3.4. Arsenate to Phosphate (As_i/P_i) Adsorption-Based Selectivity

To determine the selectivity of an adsorbent toward a target adsorbate species, a variety of methods can be used. The adsorption capacities of both As_i and P_i in a mixed system are shown in Figure 7.

An often-used factor is percent removal (R; %) due to its wide comparability across different studies in the literature. However, this parameter does not adequately describe the adsorbent efficiency or required dosage. This can be addressed by the incorporation of q (target equilibrium adsorption capacity). Herein, three different selectivity metrics in the form of the adsorption capacity ratio, the binary separation factor (α_t/c), and the selectivity coefficient β_t were used. The adsorption capacity ratio (AC) can be calculated by employing Equation (3) [9]:

$$\mathrm{a}\mathrm{d}\mathrm{s}\mathrm{o}\mathrm{r}\mathrm{p}\mathrm{t}\mathrm{i}\mathrm{o}\mathrm{n} \mathrm{c}\mathrm{a}\mathrm{p}\mathrm{a}\mathrm{c}\mathrm{i}\mathrm{t}\mathrm{y} \mathrm{r}\mathrm{a}\mathrm{t}\mathrm{i}\mathrm{o}={\displaystyle \frac{q_t}{q_{\left(t+c\right) }}}$$

(3)

q_t represents the equilibrium adsorption capacity for the target species, while q_t+c is the equilibrium adsorption capacity of the target species in the presence of a competitor ion species.

The calculation of α_t/c is shown in Equation (4), [9]:

$${\alpha }_{\left({\displaystyle \frac{t}{c}}\right)}={\displaystyle \frac{q_t{C}_{e,c}}{q_c{C}_{e,t} }}$$

(4)

where q_c is the equilibrium adsorption capacity of the competitor oxyanion species, C_e,c is the equilibrium concentration of the competitor oxyanion species, and C_e,t is the equilibrium concentration of the competitor oxyanion.

The selectivity coefficient β_t can be calculated from the distribution coefficients K_d,t and K_d,c as shown in Equations (5) and (6), [9]:

$$K_{d,x}={\displaystyle \frac{C_0-C_e}{C_e}}*\left({\displaystyle \frac{v}{m}}\right)$$

(5)

$${\beta }_t={\displaystyle \frac{K_{d,t}}{K_{d,c}}}$$

(6)

where K_d,x represents either the distribution coefficient K_d,t or K_d,c. C₀ is the initial concentration of an oxyanion species in a mixture (competitive ion present), while C_e represents the equilibrium concentration within a mixture, v refers to the volume (mL) and m is the adsorbent weight (mg). The results for the adsorption capacity ratio, the binary selectivity factor α_t/c, and the selectivity coefficient β_t are shown in

Table 7. Selectivity for arsenate is calculated via concentration (mg/L) and for adsorption capacity (mg/g) for the adsorption capacity ratio, binary selectivity factor α_t/c, and selectivity coefficient, β_t.

	AC	αt/c	βt
Al-TMC	1.5 ± 0.1	1.5 ± 0.1	1.2 ± 0.1
Cu-TMC	1.1 ± 0.1	6.1 ± 0.7	4.4 ± 0.6
Fe-TMC	0.8 ± 0.1	8.3 ± 0.4	5.0 ± 0.3

.

In a study of the selectivity of arsenate toward the different TMCs, it was shown that while all materials preferentially adsorb arsenate over phosphate, the Al-TMC observed the lowest selectivity among the biocomposites. Both Cu-TMC and Fe-TMC showed considerably higher arsenate selectivity with Fe-TMC surpassing Cu-TMC (cf. Figure 4).

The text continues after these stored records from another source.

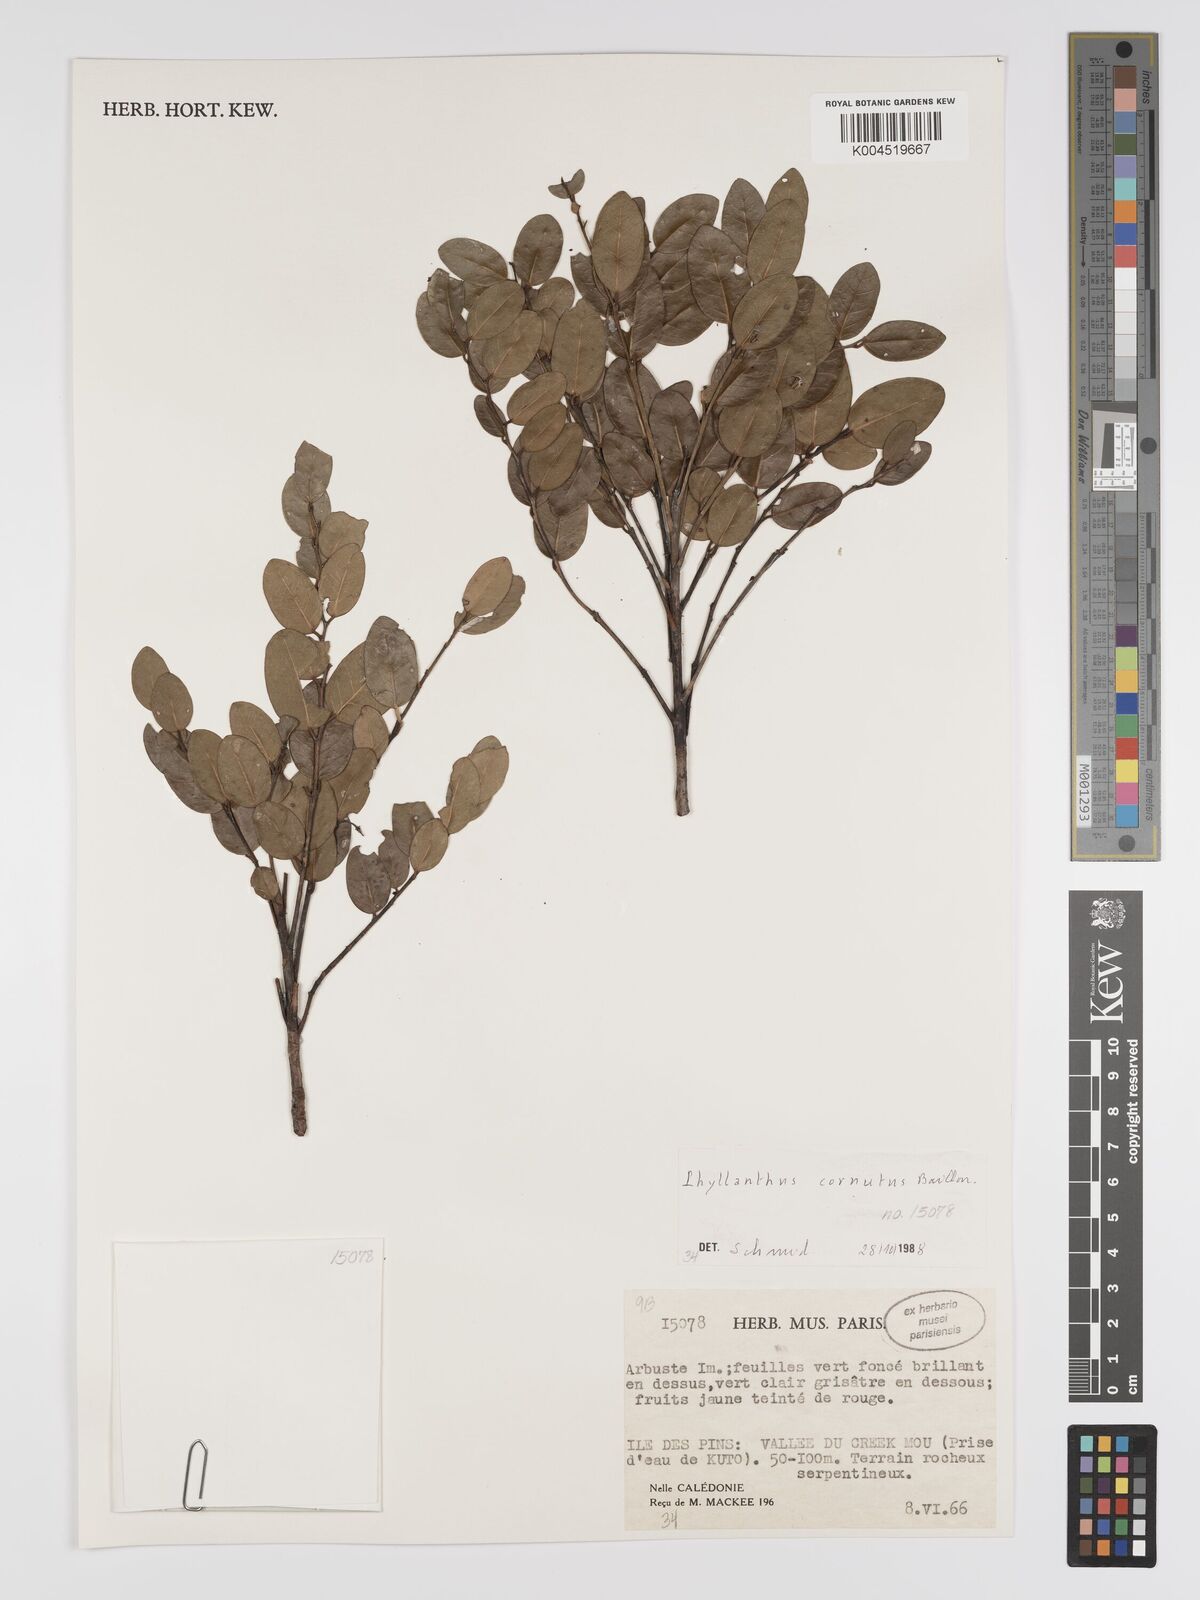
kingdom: Plantae
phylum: Tracheophyta
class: Magnoliopsida
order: Malpighiales
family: Phyllanthaceae
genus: Phyllanthus
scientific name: Phyllanthus cornutus
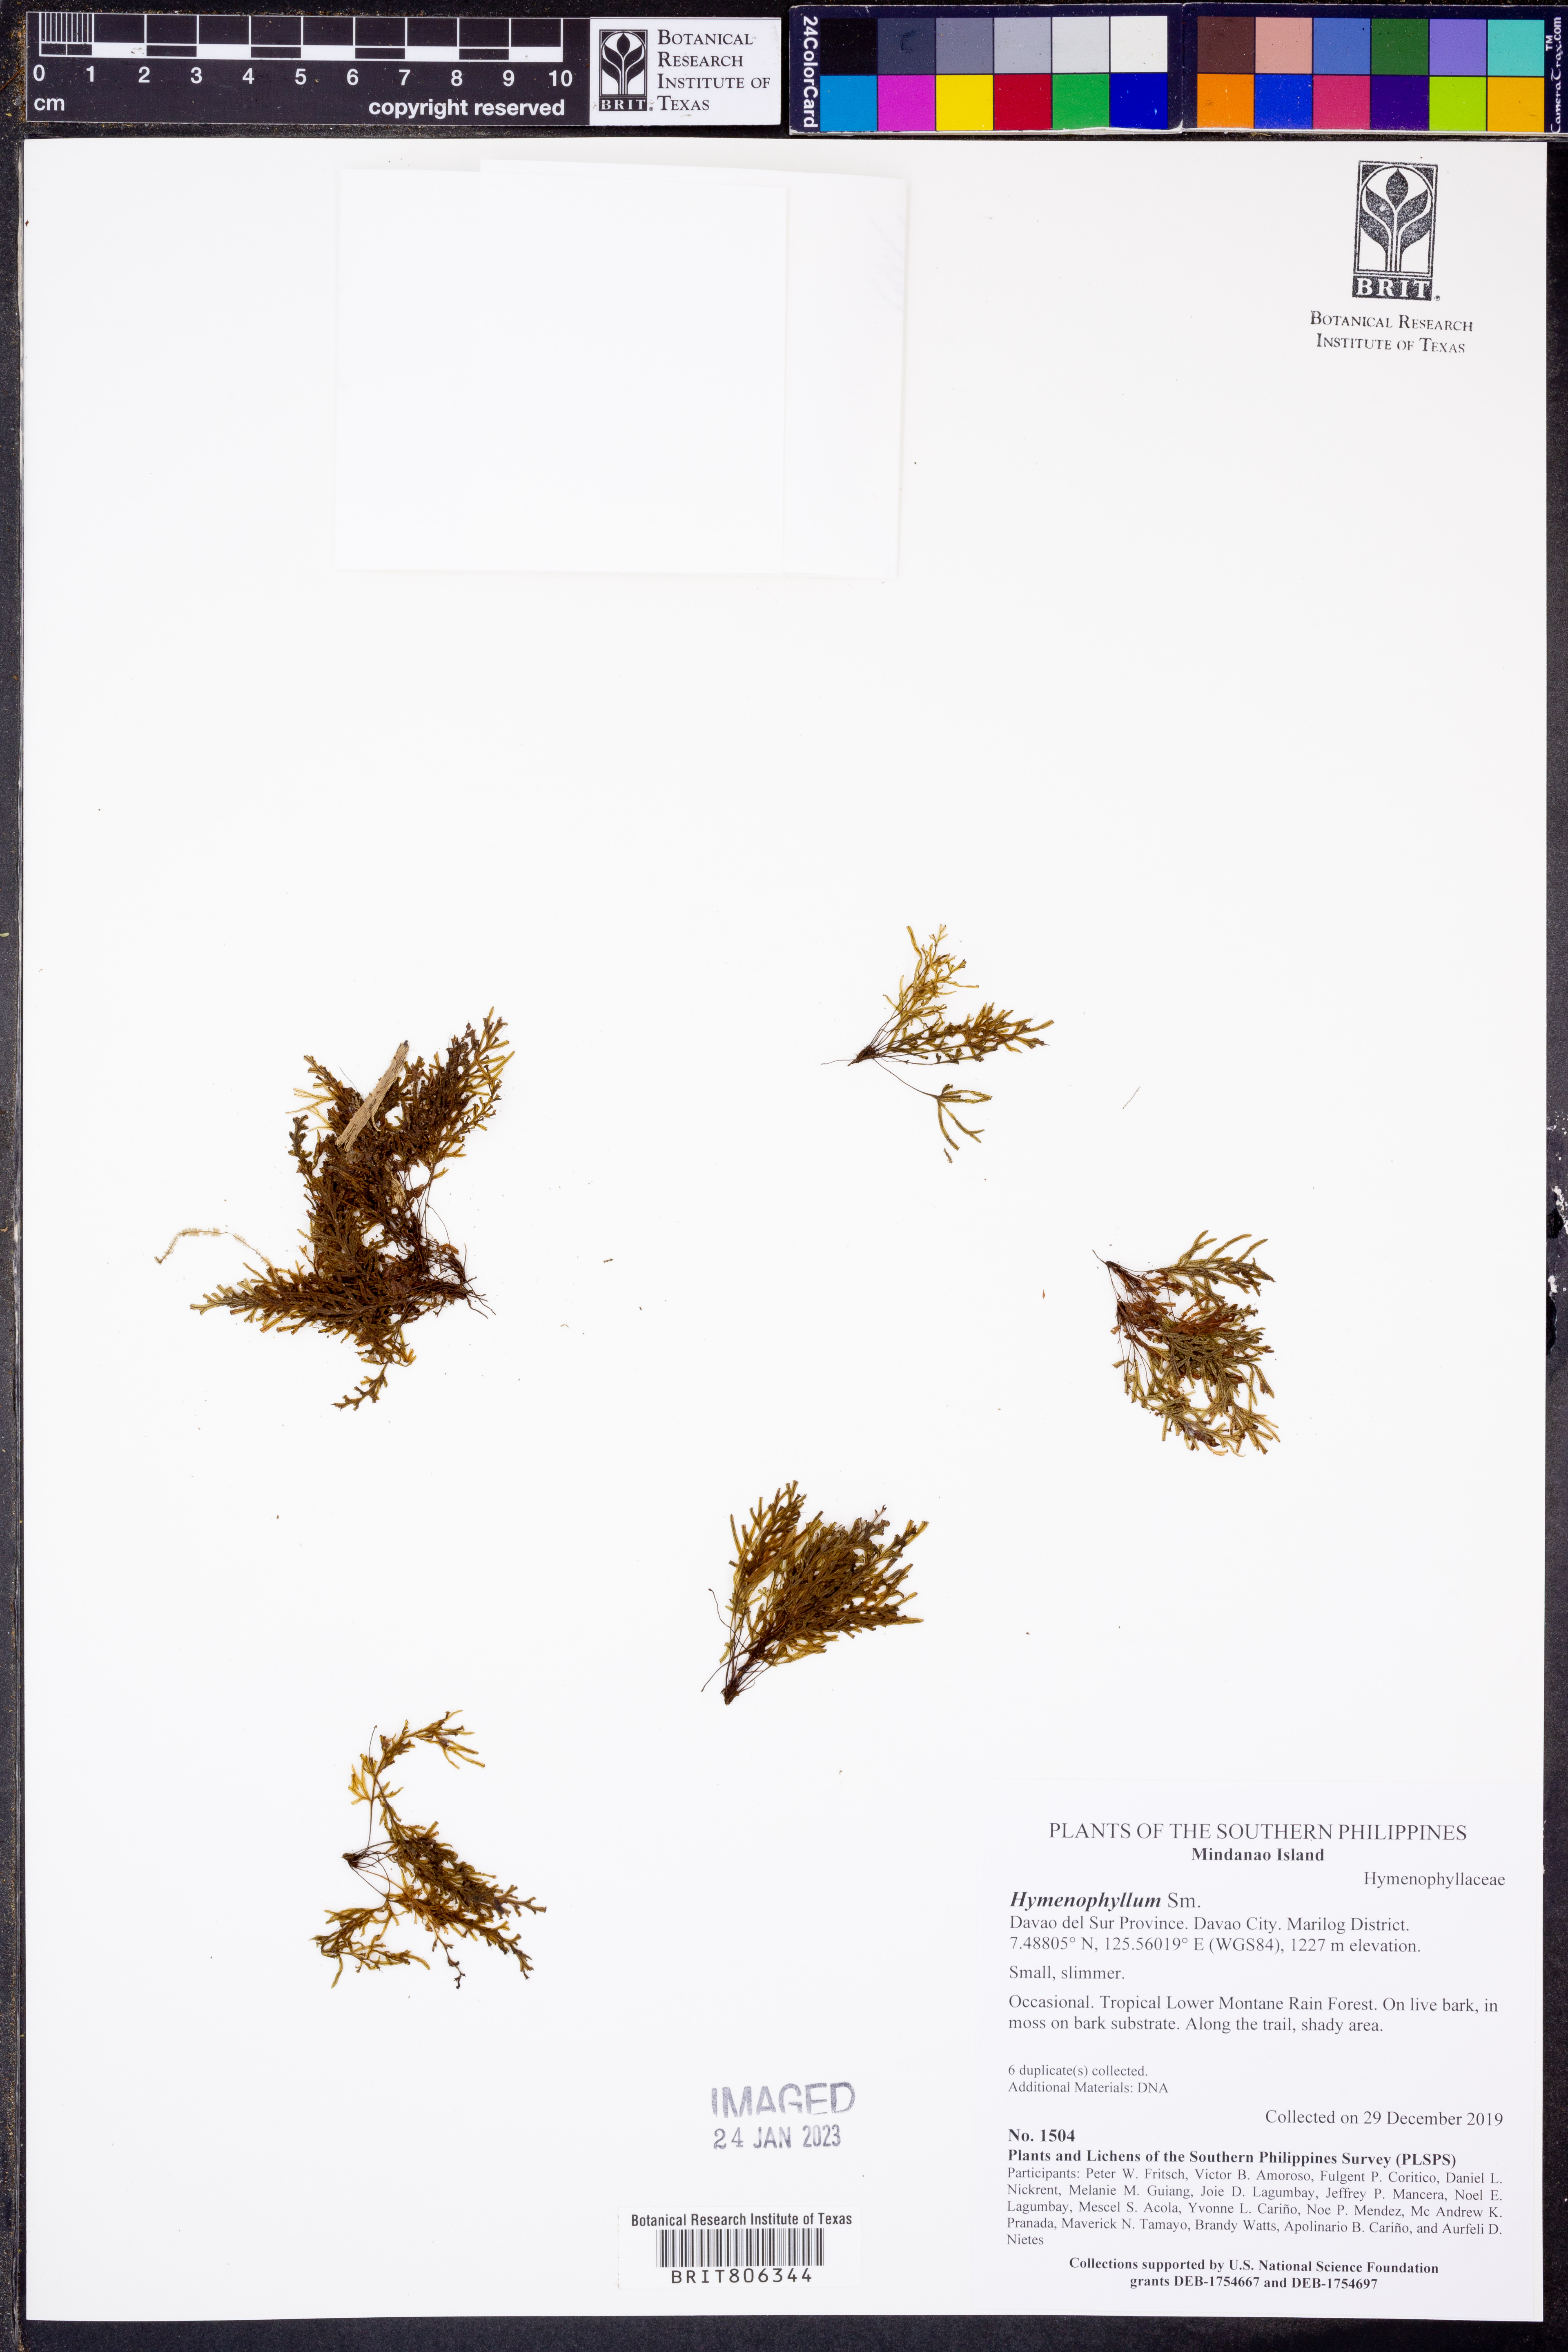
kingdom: Plantae
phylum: Tracheophyta
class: Polypodiopsida
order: Hymenophyllales
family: Hymenophyllaceae
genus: Hymenophyllum
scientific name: Hymenophyllum
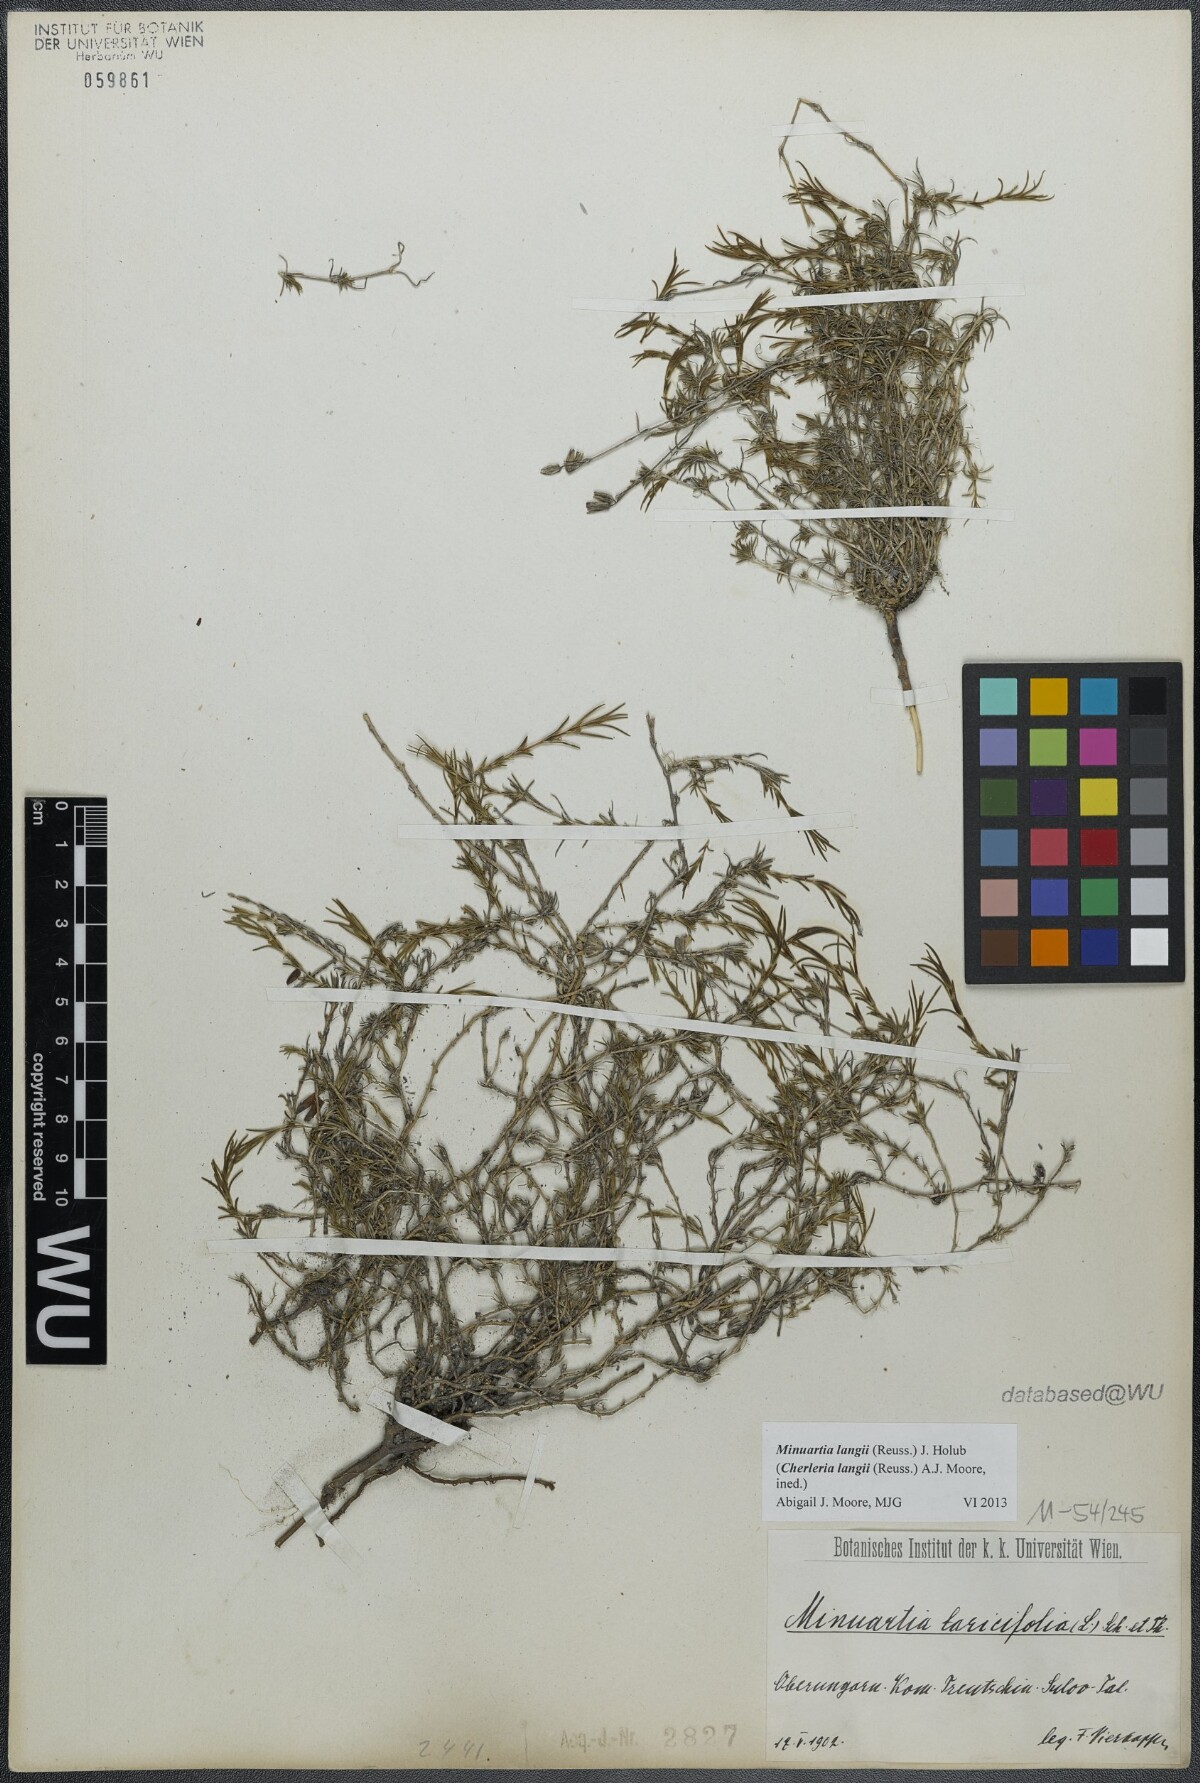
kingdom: Plantae
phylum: Tracheophyta
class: Magnoliopsida
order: Caryophyllales
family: Caryophyllaceae
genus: Cherleria
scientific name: Cherleria langii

Whereas the Sips isotherm parameters suggest heterogeneous binding sites for both As_i and P_i, this trend can be explained through hydrogen bonding toward the biopolymer backbone, but mainly due to ligand exchange (especially for Al-TMC and Fe-TMC). In the case of iron-based materials, it has been reported that phosphate can be used to exchange for arsenate, which accounts for the high selectivity of Fe-TMC toward P_i [35,36]_.

Further, it has been reported that Al-based materials exhibit competitive P_i adsorption, thus revealing a reduced As_i uptake in the presence of P_i [8,37]_. In the case of copper (i.e., cupric oxides) TMCs, a tendency for As(V) selectivity over P_i has been observed. In this case, inner sphere complexation was suggested, in addition to electrostatic interactions. However, the mechanism is not fully understood currently [38,39] and Scheme 3 shows a simplified adsorbate-adsorbent interaction for a generic TMC-oxyanion system.

In summary, the coordination of oxyanions via inner sphere complexation and relative binding strength may give rise to the observed As_i selectivity of Cu-TMC and Fe-TMC, as compared to Al-TMC. While the binding mechanism is posited to occur via inner sphere complexation, the formulae for FeOOH and Cu₂(OH)₃(NO₃) may not lend themselves for ready visualization. To gain a better view, the crystal structure of Cu₂(OH)₃(NO₃) was reported by Ramesh and Madhu, whereas the crystal structure of FeOOH was reported by Issmaeli et al. [40,41].

4. Conclusions

In this study, TMCs with either Fe, Cu, or Al metal centers were prepared and characterized using complementary methods. The IR spectra confirm the role of coordination of Al and Fe onto the biopolymer framework in the form of Al-O and FeOOH species. In contrast, Cu was complexed as Cu₂(OH)₃NO₃. Among the three types of metal centers, Fe coordinates with -NH₂ groups of the biopolymer framework, whereas Al and Cu systems do not show such coordination. Examination of the adsorption isotherms for these materials with phosphate and arsenate revealed more apparent and significant differences between the materials. The adsorption capacity of Al-TMC with P_i (93 mg/g) and As_i (80 mg/g) exceeded that for both oxyanions with Fe-TMC (P_i, 77 mg/g and As_i, 66 mg/g) and Cu-TMC (P_i, 17 mg/g and As_i, 31 mg/g). The predominant adsorption mechanism was ligand exchange (inner sphere complexation) of both oxyanions toward the metal centers, with Cu-TMC observing ligand exchange for arsenate adsorption. The selectivity studies further showed that Cu-TMC and Fe-TMC both are significantly more anion-selective toward arsenate (α_t/c ca. 6.1 and 8.3 respectively; β_t ca. 4.4 and 5.0, respectively) versus Al-TMC (α_t/c ca. 1.5 and β_t ca. 1.2) over orthophosphate. The results of this research are anticipated to contribute to the further development of sustainable biocomposite adsorbents with enhanced arsenate selectivity, even in the presence of the strongly competitive P_i oxyanion species. Thus, the ability to distinguish arsenate from phosphate will serve to address global water security challenges related to arsenic contamination in aquatic environments that co-exist with orthophosphate.